Passage shown:
=== Begin Enclosure ===

For the past 70 years, the British Prime Minister has met the Queen at Buckingham Palace to discuss the week’s events, and this still happens to date. The Queen has seen 15 British Prime Ministers over her reign; from Winston Churchill to Boris Johnson.
Buckingham Palace, which is over 300 years old, is naturally one of the top London attractions and attracts over 2.7 million visitors each year. Watching the Changing of the Guard is one of the highlights of any trip to London, especially for first-time visitors.
This unique ceremony where soldiers of the Queen’s Guard in their famous red tunics and bearskin hats change over, has been ongoing since the reign of Henry VIII over 500 years ago.
If you want an in-depth look into British history and the monarchy, then this Amazing Palaces and Parliament experience is just the thing for you.
2. Westminster Abbey
Westminster Abbey is arguably the most important religious building in the UK. Not only is it where British monarchs are crowned, but it’s also a burial site for all English, (and later British)monarchs since William the Conqueror in 1066.
The impressive gothic architecture dates back to the 13th Century, but the site itself dates back to 960AD when a local fisherman saw a vision of St Peter where the Abby now stands.
You can book tickets online to visit Westminster Abby, or you can join a London walking tour that takes in this impressive structure, as well as many of London’s other top attractions.
Westminster Abbey is located behind the Palace of Westminster, (the houses of Parliament), and just a few minutes walk from Big Ben and the River Thames.

=== End Enclosure ===

What this exercise asks:
a. According to the London attractions passage, how many visitors does Buckingham Palace draw each year?
b. Please pull out the part of the London attractions passage starting with "For the past" and going on through "thing for you.".
c. Render this sentence from the London attractions passage in Spanish: "Westminster Abbey is arguably the most important religious building in the UK."
The material that comes next is separate from the London attractions passage.

Dataset section:
=== Begin Enclosure ===

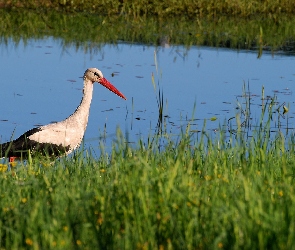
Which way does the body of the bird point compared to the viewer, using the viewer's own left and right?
facing to the right of the viewer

=== End Enclosure ===

Outputs by task:
a. Over 2.7 million

b.
For the past 70 years, the British Prime Minister has met the Queen at Buckingham Palace to discuss the week’s events, and this still happens to date. The Queen has seen 15 British Prime Ministers over her reign; from Winston Churchill to Boris Johnson.
Buckingham Palace, which is over 300 years old, is naturally one of the top London attractions and attracts over 2.7 million visitors each year. Watching the Changing of the Guard is one of the highlights of any trip to London, especially for first-time visitors.
This unique ceremony where soldiers of the Queen’s Guard in their famous red tunics and bearskin hats change over, has been ongoing since the reign of Henry VIII over 500 years ago.
If you want an in-depth look into British history and the monarchy, then this Amazing Palaces and Parliament experience is just the thing for you.

c. La Abadía de Westminster es posiblemente el edificio religioso más importante del Reino Unido.